◆ Problem ◆
Take the material below and reproduce, word for word, only the lines from the line with "module synchronizer (/*AUTOARG*/" through the line with "reg [DW-1:0] out;".

===============

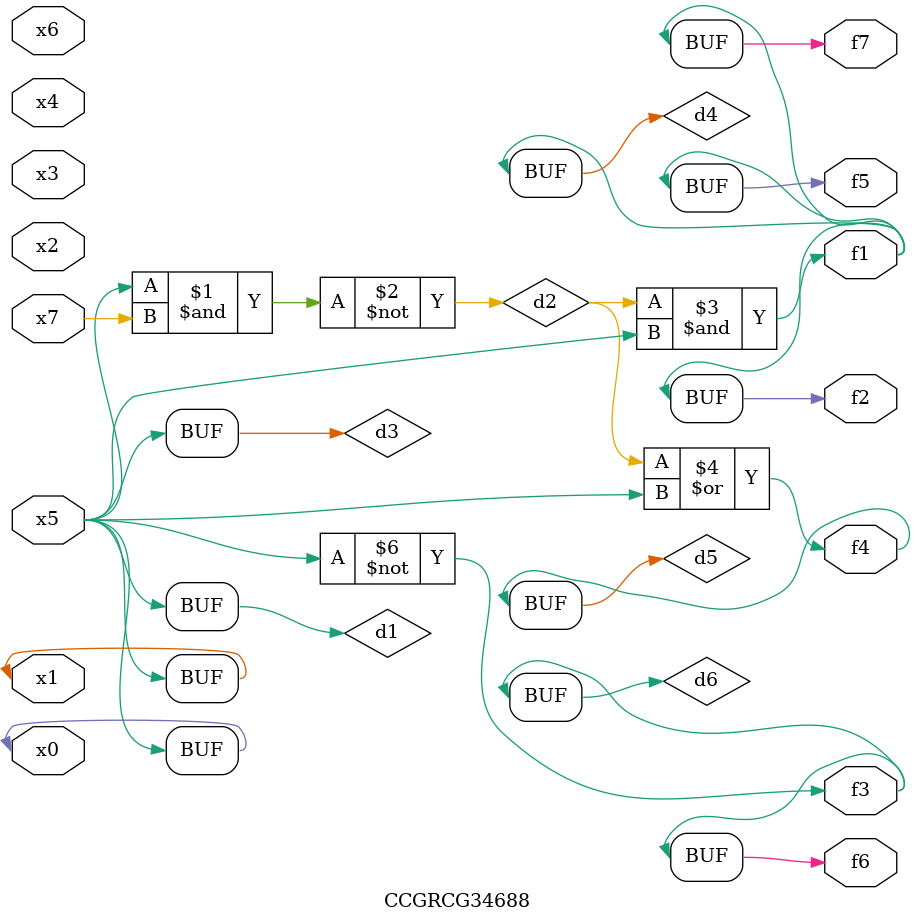
<source format=v>
module CCGRCG34688(
	input x0, x1, x2, x3, x4, x5, x6, x7,
	output f1, f2, f3, f4, f5, f6, f7
);

	wire d1, d2, d3, d4, d5, d6;

	buf (d1, x0, x5);
	nand (d2, x5, x7);
	buf (d3, x0, x1);
	and (d4, d2, d3);
	or (d5, d2, d3);
	nor (d6, d1, d3);
	assign f1 = d4;
	assign f2 = d4;
	assign f3 = d6;
	assign f4 = d5;
	assign f5 = d4;
	assign f6 = d6;
	assign f7 = d4;
endmodule

</source>
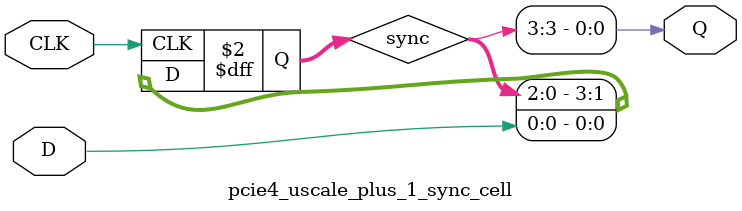
<source format=v>

`timescale 1ps / 1ps

(* DowngradeIPIdentifiedWarnings = "yes" *)
module pcie4_uscale_plus_1_sync_cell #
(
    parameter integer STAGE = 3
)
(
    //-------------------------------------------------------------------------- 
    //  Input Ports
    //-------------------------------------------------------------------------- 
    input                               CLK,
    input                               D,
    
    //-------------------------------------------------------------------------- 
    //  Output Ports
    //-------------------------------------------------------------------------- 
    output                              Q
);
    //-------------------------------------------------------------------------- 
    //  Synchronized Signals
    //--------------------------------------------------------------------------  
    (* ASYNC_REG = "TRUE", SHIFT_EXTRACT = "NO" *) reg [STAGE:0] sync;                                                            



//--------------------------------------------------------------------------------------------------
//  Synchronizier
//--------------------------------------------------------------------------------------------------
always @ (posedge CLK)
begin

    sync <= {sync[(STAGE-1):0], D};
            
end   



//--------------------------------------------------------------------------------------------------
//  Generate Output
//--------------------------------------------------------------------------------------------------
assign Q = sync[STAGE];



endmodule

</source>
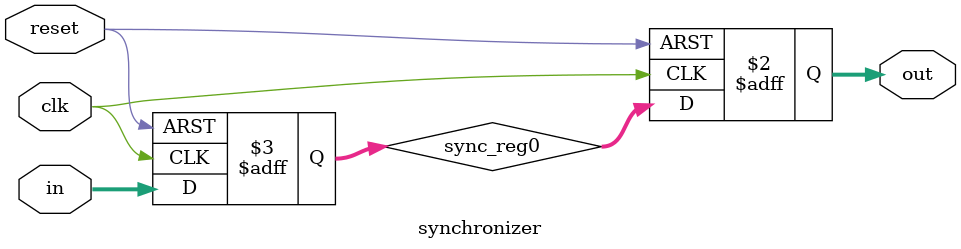
<source format=v>
/*
 #######################################################
 # Synchronizer circuit
 #######################################################
  */
module synchronizer (/*AUTOARG*/
   // Outputs
   out,
   // Inputs
   in, clk, reset
   );

   parameter DW = 32;
   
   //Input Side   
   input  [DW-1:0] in;   
   input           clk;
   input 	   reset;
   
   //Output Side
   output [DW-1:0] out;

   //Three stages
   reg [DW-1:0] sync_reg0;
   reg [DW-1:0] out;
     
   //We use two flip-flops for metastability improvement
   always @ (posedge clk or posedge reset)
     if(reset)
       begin
	  sync_reg0[DW-1:0] <= {(DW){1'b0}};
	  out[DW-1:0]       <= {(DW){1'b0}};
	 end
     else
       begin
	  sync_reg0[DW-1:0] <= in[DW-1:0];
	  out[DW-1:0]       <= sync_reg0[DW-1:0];
       end
   

endmodule // synchronizer

/*
  Copyright (C) 2013 Adapteva, Inc.
  Contributed by Andreas Olofsson <support@adapteva.com>

  This program is free software: you can redistribute it and/or modify
  it under the terms of the GNU General Public License as published by
  the Free Software Foundation, either version 3 of the License, or
  (at your option) any later version.

  This program is distributed in the hope that it will be useful,
  but WITHOUT ANY WARRANTY; without even the implied warranty of
  MERCHANTABILITY or FITNESS FOR A PARTICULAR PURPOSE.  See the
  GNU General Public License for more details.

  You should have received a copy of the GNU General Public License
  along with this program (see the file COPYING).  If not, see
  <http://www.gnu.org/licenses/>.
*/

</source>
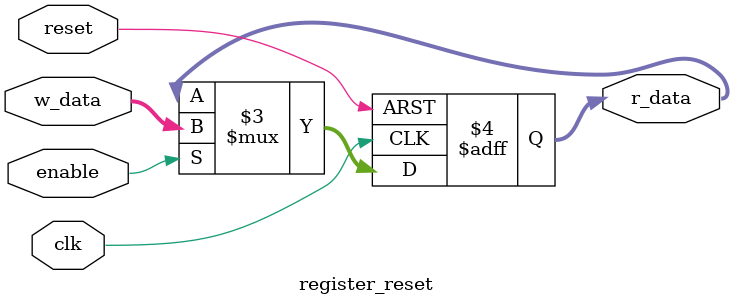
<source format=v>
module register_reset 
#(
 parameter           DATA_LENGTH = 32,
 parameter           RESET_VALUE = {DATA_LENGTH{1'b0}}
)
( 
 input  wire                          clk,
 input  wire                          enable,
 input  wire                          reset,
 input  wire    [DATA_LENGTH - 1 : 0] w_data,
 output reg     [DATA_LENGTH - 1 : 0] r_data
);

always @ (posedge clk or negedge reset)
 if (!reset) r_data = RESET_VALUE;
 else        r_data = (enable) ? w_data : r_data;
 

endmodule 
</source>
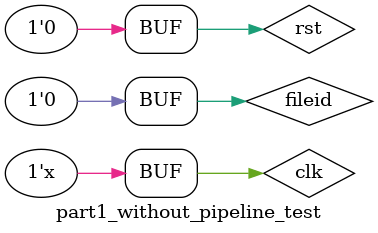
<source format=v>
`timescale 1ns / 1ps

module part1_without_pipeline_test;

	// Inputs
	reg clk;
	reg rst;
	reg fileid;

	// Outputs
	wire [15:0] rdata1;
	wire [15:0] rdata2;
	wire [3:0] raddr2;
	wire [15:0] alu_in2;
	wire [15:0] aluout;
	wire [15:0] INST;
	wire [2:0] aluop;
	wire [15:0] imm_extended;
	wire [15:0] branch_adder_out;
	wire [15:0] rdata_mem;
	wire mem_write;
	wire mem_to_reg;
	wire branch;
	wire zero;
	wire PCSrc;
	wire RegDst;
	wire ALUSrc;
	wire [15:0] PCOUT;
	wire [15:0] nPC;

	// Instantiate the Unit Under Test (UUT)
	part1_without_pipeline uut (
		.clk(clk), 
		.rst(rst), 
		.fileid(fileid), 
		.rdata1(rdata1), 
		.rdata2(rdata2), 
		.raddr2(raddr2), 
		.alu_in2(alu_in2), 
		.aluout(aluout), 
		.INST(INST), 
		.aluop(aluop), 
		.imm_extended(imm_extended), 
		.branch_adder_out(branch_adder_out), 
		.rdata_mem(rdata_mem), 
		.mem_write(mem_write), 
		.mem_to_reg(mem_to_reg), 
		.branch(branch), 
		.zero(zero), 
		.PCSrc(PCSrc), 
		.RegDst(RegDst), 
		.ALUSrc(ALUSrc), 
		.PCOUT(PCOUT), 
		.nPC(nPC)
	);

always #15 clk = ~clk;
	initial begin
		// Initialize Inputs
		clk = 0;
		rst = 0;
		fileid = 0;

		// Wait 100 ns for global reset to finish
		#100;
#25 rst =1;
#25 rst=0;
		// Add stimulus here

	end
      
endmodule


</source>
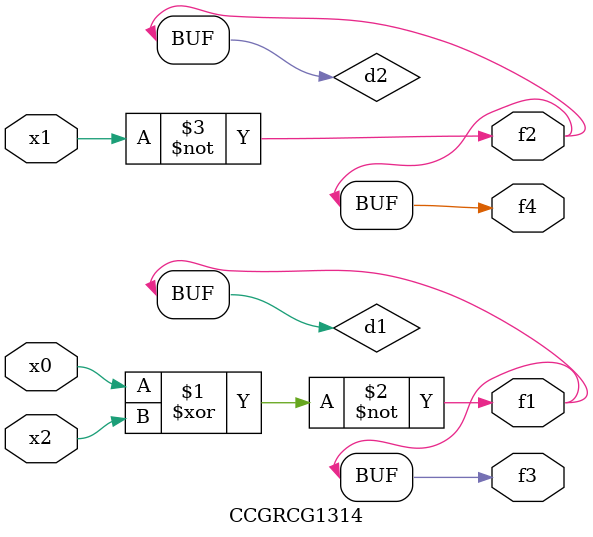
<source format=v>
module CCGRCG1314(
	input x0, x1, x2,
	output f1, f2, f3, f4
);

	wire d1, d2, d3;

	xnor (d1, x0, x2);
	nand (d2, x1);
	nor (d3, x1, x2);
	assign f1 = d1;
	assign f2 = d2;
	assign f3 = d1;
	assign f4 = d2;
endmodule

</source>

===============

◆ Task response ◆
module synchronizer (/*AUTOARG*/
   // Outputs
   out,
   // Inputs
   in, clk, reset
   );

   parameter DW = 32;
   
   //Input Side   
   input  [DW-1:0] in;   
   input           clk;
   input 	   reset;
   
   //Output Side
   output [DW-1:0] out;

   //Three stages
   reg [DW-1:0] sync_reg0;
   reg [DW-1:0] out;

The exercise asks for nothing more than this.